The UEFA Euro 2016 has begun and after (somewhat unexpectedly) viewing a few of these in recent years, I can once again predict some of the things that are going to happen in the coming four weeks.
I will watch a few games and surprise myself anew that I actually do this, because if ever there was a person well versed in one-dimensional, non-technical sports viewing, it’s me.

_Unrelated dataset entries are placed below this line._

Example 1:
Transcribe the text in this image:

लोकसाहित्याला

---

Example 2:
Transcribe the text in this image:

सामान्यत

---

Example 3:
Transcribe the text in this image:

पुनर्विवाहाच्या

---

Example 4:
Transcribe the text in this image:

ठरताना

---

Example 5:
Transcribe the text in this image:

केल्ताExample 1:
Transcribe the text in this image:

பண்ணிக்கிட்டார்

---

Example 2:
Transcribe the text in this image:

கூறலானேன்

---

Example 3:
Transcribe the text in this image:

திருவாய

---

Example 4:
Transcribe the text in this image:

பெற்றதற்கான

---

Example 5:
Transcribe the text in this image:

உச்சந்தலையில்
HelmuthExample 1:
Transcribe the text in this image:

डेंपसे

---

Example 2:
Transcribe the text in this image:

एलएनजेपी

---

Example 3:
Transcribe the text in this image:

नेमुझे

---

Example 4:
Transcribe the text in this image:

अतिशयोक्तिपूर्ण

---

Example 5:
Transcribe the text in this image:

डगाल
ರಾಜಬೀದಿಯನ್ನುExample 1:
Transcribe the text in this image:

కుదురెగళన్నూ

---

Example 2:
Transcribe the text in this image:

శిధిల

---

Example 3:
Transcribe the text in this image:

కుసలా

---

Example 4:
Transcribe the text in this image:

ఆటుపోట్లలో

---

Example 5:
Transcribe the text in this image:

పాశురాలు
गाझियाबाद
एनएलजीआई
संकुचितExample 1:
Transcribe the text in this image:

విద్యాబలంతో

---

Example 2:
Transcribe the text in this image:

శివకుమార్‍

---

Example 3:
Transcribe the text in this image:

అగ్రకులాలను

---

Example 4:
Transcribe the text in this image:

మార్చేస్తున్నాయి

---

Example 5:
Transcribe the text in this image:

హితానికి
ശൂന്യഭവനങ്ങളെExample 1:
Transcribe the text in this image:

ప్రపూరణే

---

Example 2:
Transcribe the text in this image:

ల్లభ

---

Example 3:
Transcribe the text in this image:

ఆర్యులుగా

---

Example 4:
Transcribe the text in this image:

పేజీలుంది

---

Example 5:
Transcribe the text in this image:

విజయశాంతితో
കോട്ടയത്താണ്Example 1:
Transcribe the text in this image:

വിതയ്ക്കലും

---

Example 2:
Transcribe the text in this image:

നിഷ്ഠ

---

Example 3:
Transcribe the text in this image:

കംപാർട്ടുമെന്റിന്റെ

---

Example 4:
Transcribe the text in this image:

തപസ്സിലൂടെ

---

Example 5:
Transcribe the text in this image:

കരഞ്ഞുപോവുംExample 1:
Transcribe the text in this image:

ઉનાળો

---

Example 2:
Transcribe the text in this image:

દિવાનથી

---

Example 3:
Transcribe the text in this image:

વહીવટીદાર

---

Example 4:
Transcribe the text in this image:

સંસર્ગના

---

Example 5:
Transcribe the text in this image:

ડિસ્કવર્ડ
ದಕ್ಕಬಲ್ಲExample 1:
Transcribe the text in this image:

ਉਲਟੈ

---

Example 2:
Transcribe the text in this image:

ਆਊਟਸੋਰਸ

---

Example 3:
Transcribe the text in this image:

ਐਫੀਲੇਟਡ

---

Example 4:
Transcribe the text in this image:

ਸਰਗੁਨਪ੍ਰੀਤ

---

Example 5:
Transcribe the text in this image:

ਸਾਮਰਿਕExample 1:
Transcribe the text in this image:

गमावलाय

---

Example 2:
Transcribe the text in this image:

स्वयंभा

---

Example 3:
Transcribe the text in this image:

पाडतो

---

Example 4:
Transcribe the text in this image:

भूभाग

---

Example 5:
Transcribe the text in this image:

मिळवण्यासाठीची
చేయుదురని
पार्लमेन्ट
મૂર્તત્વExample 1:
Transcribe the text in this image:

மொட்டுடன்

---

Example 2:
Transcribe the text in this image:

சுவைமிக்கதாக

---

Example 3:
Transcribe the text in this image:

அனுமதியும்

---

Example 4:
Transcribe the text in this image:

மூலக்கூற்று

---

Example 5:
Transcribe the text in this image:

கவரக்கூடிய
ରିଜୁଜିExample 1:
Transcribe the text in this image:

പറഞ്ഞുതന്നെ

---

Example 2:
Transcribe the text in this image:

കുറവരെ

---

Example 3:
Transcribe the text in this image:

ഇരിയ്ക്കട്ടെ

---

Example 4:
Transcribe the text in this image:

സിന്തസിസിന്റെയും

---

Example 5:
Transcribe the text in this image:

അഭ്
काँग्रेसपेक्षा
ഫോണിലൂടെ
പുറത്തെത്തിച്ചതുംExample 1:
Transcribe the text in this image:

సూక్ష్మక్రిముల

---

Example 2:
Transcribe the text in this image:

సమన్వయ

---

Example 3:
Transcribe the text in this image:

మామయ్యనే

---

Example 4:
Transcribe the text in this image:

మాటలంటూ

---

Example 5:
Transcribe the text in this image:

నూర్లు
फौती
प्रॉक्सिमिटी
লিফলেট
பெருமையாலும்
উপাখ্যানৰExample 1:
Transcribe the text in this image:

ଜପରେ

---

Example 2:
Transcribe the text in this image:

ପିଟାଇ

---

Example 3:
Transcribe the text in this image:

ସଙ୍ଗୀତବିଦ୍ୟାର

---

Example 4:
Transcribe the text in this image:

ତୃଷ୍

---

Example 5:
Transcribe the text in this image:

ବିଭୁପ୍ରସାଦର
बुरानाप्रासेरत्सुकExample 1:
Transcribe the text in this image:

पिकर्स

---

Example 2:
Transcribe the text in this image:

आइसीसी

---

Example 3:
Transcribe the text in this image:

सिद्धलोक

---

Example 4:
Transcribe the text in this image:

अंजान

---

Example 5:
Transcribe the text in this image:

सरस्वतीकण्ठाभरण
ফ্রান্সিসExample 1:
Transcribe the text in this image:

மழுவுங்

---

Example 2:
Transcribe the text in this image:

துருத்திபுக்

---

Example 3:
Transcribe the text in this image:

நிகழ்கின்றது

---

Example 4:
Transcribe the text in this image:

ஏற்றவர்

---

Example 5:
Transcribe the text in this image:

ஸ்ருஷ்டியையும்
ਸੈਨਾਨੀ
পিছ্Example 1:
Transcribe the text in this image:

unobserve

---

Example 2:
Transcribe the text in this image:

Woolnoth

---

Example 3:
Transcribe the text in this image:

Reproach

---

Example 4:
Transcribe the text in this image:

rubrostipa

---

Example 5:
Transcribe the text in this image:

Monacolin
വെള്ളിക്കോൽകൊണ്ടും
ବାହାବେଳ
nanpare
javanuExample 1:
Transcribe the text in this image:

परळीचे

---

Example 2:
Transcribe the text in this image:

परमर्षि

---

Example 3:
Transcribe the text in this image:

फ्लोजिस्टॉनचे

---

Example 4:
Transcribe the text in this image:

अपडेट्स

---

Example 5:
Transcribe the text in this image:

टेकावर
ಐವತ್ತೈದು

Fan accessories in the colours of the German flag, from wigs to flags to sunglasses to face paint, will spill from most of the supermarkets and drugstores one passes in town, and I will remember the paint stick a colleague made me throw away after a news report about a bad batch being produced.
Most of us will watch the matches with Germany, though we might forego Hamburg’s largest public viewing spot at the Heiligengeistfeld with its 50,000 football fans.
I will not be able to comment on any technical parts of the matches and keep silent as the tangle of both English and German football terms (Abseits! Torschuss!) becomes ever more confusing in my head.
It’s all good.
I found myself watching the opening match between France and Romania of my own accord, partly also because of the game taking place in the Saint-Denis district of Paris, with sad memories of the November 2015 terrorist attacks and subsequent raids in the area being expanded by current security concerns. There is no light-hearted viewing this year, as clueless as I may be sports-wise. But there is an ongoing wish to enjoy what this championship is supposed to be about – seeing the best at their game, international sportsmanship and excitement about a big event being followed all over Europe.
France won against Romania 2:1, with the host country’s team possibly being surprised by the agility of their opponent. With my notorious ability to get teams mixed up I was thankful the French players were wearing blue and the Romanian ones yellow. I always think while I watch and as my attention inevitably starts to wander that so many people are seeing so much more in the game than I am, that other viewers have football layers and I don’t, but this does nothing to dampen my enjoyment, or, better said, amusement.
But here’s a question. After seeing France’s Olivier Giroud in a better close-up after he scored the team’s first goal against Romania (kudos), I do have to wonder: isn’t a full beard even more uncomfortable during a match than long hair? Unless it absorbs all the sweat pouring down the footballer’s face?
Is the hipster making his way in to football? I can just imagine the look a more experienced viewer would give me, a mixture of incredulity and mild disgust on his face, as he would say to me, but nicely, being a friend, “I wasn’t looking at his beard, I was watching him score the goal.”
And is it just me, or are there way more tattoo sleeves visible among players? Not that anyone can really beat Germany’s Marco Reus tattoing his own name and birth year on his arm. That’s the way!
I really do think I come up with queries that hardly anyone would consider otherwise.